I'm developing an rss feed reader that uses a bayesian filter to filter out boring blog posts.
The Stream table is meant to act as a FIFO buffer from which the webapp will consume 'entries'. I use it to store the temporary relationship between entries, users and bayesian filter classifications.
After a user marks an entry as read, it will be added to the metadata table (so that a user isn't presented with material they have already read), and deleted from the stream table. Every three minutes, a background process will repopulate the Stream table with new entries (i.e. whenever the daemon adds new entries after the checks the rss feeds for updates).
Problem: The query I came up with is hella slow. More importantly, the Stream table only needs to hold one hundred unread entries at a time; it'll reduce duplication, make processing faster and give me some flexibility with how I display the entries.

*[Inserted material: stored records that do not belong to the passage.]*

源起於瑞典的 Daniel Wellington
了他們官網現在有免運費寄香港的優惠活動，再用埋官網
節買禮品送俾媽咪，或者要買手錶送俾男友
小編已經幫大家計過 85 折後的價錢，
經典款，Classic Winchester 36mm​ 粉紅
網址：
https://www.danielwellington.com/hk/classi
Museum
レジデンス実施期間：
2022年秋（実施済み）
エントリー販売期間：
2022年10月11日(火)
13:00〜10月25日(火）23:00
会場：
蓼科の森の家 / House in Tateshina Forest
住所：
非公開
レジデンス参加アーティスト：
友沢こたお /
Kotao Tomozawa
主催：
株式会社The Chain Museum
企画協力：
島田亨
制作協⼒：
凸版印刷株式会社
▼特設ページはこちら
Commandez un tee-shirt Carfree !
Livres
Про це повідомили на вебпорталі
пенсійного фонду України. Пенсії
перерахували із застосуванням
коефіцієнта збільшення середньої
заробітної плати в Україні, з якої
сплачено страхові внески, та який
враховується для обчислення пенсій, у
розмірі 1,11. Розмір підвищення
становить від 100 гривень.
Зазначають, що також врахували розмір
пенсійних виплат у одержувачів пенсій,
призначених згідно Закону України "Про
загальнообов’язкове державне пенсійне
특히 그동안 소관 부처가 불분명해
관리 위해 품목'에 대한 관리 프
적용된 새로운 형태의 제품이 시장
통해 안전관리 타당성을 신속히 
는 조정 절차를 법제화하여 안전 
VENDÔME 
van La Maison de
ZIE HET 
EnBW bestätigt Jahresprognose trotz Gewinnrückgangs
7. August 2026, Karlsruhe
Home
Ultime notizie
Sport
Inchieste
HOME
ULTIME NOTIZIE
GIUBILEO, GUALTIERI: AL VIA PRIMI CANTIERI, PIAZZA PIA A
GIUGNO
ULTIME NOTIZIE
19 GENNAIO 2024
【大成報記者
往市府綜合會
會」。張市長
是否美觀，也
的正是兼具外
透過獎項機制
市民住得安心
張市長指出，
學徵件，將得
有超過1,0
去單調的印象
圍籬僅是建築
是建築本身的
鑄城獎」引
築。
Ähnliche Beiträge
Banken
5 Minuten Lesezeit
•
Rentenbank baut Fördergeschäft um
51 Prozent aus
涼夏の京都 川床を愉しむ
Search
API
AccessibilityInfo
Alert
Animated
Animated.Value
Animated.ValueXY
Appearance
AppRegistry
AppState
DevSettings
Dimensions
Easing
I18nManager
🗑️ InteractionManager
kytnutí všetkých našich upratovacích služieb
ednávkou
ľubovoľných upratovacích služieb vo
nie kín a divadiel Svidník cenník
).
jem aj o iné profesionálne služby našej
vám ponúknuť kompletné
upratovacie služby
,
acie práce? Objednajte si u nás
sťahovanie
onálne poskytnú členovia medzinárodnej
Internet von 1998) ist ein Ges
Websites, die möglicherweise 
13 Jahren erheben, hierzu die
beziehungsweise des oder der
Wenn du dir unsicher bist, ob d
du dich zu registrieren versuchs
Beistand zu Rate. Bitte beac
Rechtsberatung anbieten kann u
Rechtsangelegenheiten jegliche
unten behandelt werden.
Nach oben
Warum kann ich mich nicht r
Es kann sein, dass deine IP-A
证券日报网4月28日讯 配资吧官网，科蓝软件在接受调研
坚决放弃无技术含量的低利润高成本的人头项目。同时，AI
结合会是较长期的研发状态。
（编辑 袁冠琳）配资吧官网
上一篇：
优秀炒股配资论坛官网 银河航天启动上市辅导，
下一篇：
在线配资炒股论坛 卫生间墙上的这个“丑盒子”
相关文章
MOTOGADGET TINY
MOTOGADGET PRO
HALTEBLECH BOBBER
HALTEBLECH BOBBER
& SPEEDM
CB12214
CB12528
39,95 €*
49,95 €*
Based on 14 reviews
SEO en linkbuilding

The query (takes about 9 seconds on 3600 items with no indexes):
insert into stream (entry_id, user_id)
select entries.id, subscriptions_users.user_id
from entries
inner join subscriptions_users on subscriptions_users.subscription_id = entries.subscription_id
where subscriptions_users.user_id = 1
and entries.id not in (select entry_id
from metadata
where metadata.user_id = 1)
and entries.id not in (select entry_id
from stream where user_id = 1);
The query explained: insert into stream all of the entries from a user's subscription list (subscriptions_users) that the user has not read (i.e. do not exist in metadata) and which do not already exist in the stream.
Attempted solution: adding limit 100 to the end speeds up the query considerably, but upon repeated executions will keep on adding a different set of 100 entries that do not already exist in the table (with each successful query taking longer and longer).
This is close but not quite what I wanted to do.
Does anyone have any advice (nosql?) or know a more efficient way of composing the query?